Deteriorating Belief in Silicon Valley theatlantic.com

For the Atlantic, Anna Wiener reviewed Alexandra Wolfe’s new book about Thiel Fellowship recipients from 2011 until 2016:

[Wolfe] also undercuts her own point about the disruptive ethos of the place. “Today’s uber-nerds are like the robber barons of the industrial revolution whose steel and automobile manufacturing capabilities changed entire industries,” she writes. “But instead of massive factories and mills, they’re doing it with little buttons.” Portraying Silicon Valley’s powerful as “uber-nerds” who struck it rich is as reductive and unhelpful as referring to technology that integrates personal payment information and location tracking as “little buttons.” The effect is not only to protect them behind the shield of presumed harmlessness, but also to exempt them from the scrutiny that their economic and political power should invite.

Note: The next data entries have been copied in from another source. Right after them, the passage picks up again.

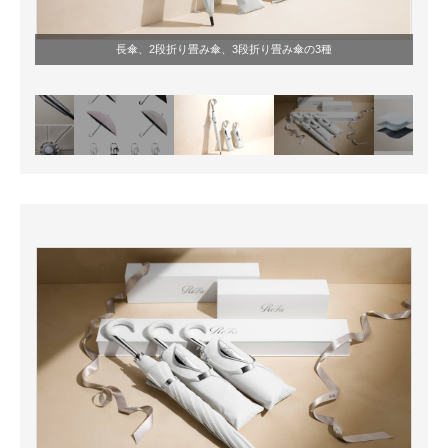
長傘、2段折り畳み傘、3段折り畳み傘の3種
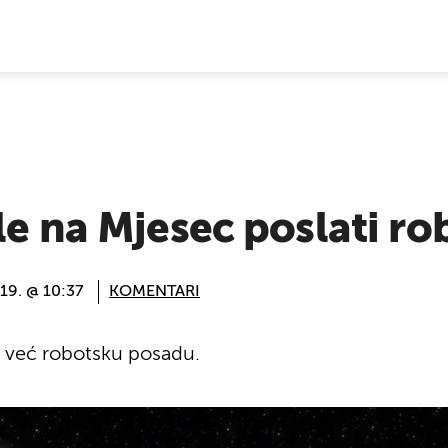
E VIJESTI
le na Mjesec poslati ro
019. @ 10:37
KOMENTARI
ku već robotsku posadu.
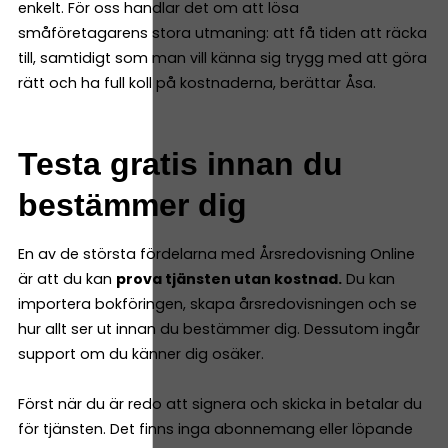
enkelt. För oss handlar det om att lösa
småföretagarens stora utmaning: att få tiden att räcka
till, samtidigt som man vill känna sig trygg med att göra
rätt och ha full koll på kostnaderna, berättar Åsa.
Testa gratis innan du
bestämmer dig
En av de största fördelarna med Årsredovisning Online
är att du kan
prova tjänsten utan kostnad.
Du kan
importera bokföringen, skapa årsredovisningen och se
hur allt ser ut innan du bestämmer dig. Dessutom ingår
support om du känner dig osäker.
Först när du är redo att signera och skicka in betalar du
för tjänsten. Det finns inga abonnemang eller löpande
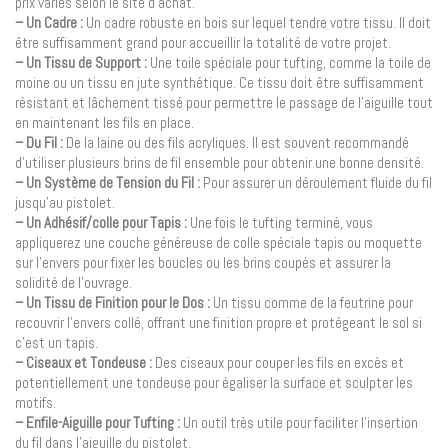
prix variés selon le site d’achat.
– Un Cadre :
Un cadre robuste en bois sur lequel tendre votre tissu. Il doit
être suffisamment grand pour accueillir la totalité de votre projet.
– Un Tissu de Support :
Une toile spéciale pour tufting, comme la toile de
moine ou un tissu en jute synthétique. Ce tissu doit être suffisamment
résistant et lâchement tissé pour permettre le passage de l’aiguille tout
en maintenant les fils en place.
– Du Fil :
De la laine ou des fils acryliques. Il est souvent recommandé
d’utiliser plusieurs brins de fil ensemble pour obtenir une bonne densité.
– Un Système de Tension du Fil :
Pour assurer un déroulement fluide du fil
jusqu’au pistolet.
– Un Adhésif/colle pour Tapis :
Une fois le tufting terminé, vous
appliquerez une couche généreuse de colle spéciale tapis ou moquette
sur l’envers pour fixer les boucles ou les brins coupés et assurer la
solidité de l’ouvrage.
– Un Tissu de Finition pour le Dos :
Un tissu comme de la feutrine pour
recouvrir l’envers collé, offrant une finition propre et protégeant le sol si
c’est un tapis.
– Ciseaux et Tondeuse :
Des ciseaux pour couper les fils en excès et
potentiellement une tondeuse pour égaliser la surface et sculpter les
motifs.
– Enfile-Aiguille pour Tufting :
Un outil très utile pour faciliter l’insertion
du fil dans l’aiguille du pistolet.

The sort of mythology that celebrates a small handful of visionaries and co-founders blurs important social realities. Technology has always been a collective project. The industry is also cyclical. Many failed ideas have been resuscitated and rebranded as successful products and services, owned and managed by people other than their originators. Behind almost every popular app or website today lie numerous shadow versions that have been sloughed away by time. Yet recognition of the group nature of the enterprise would undermine a myth that legitimizes the consolidation of profit, for the most part, among a small group of people.

This is a recurring trope I’ve seen amongst those who report on Silicon Valley — even from technology-centric reporters.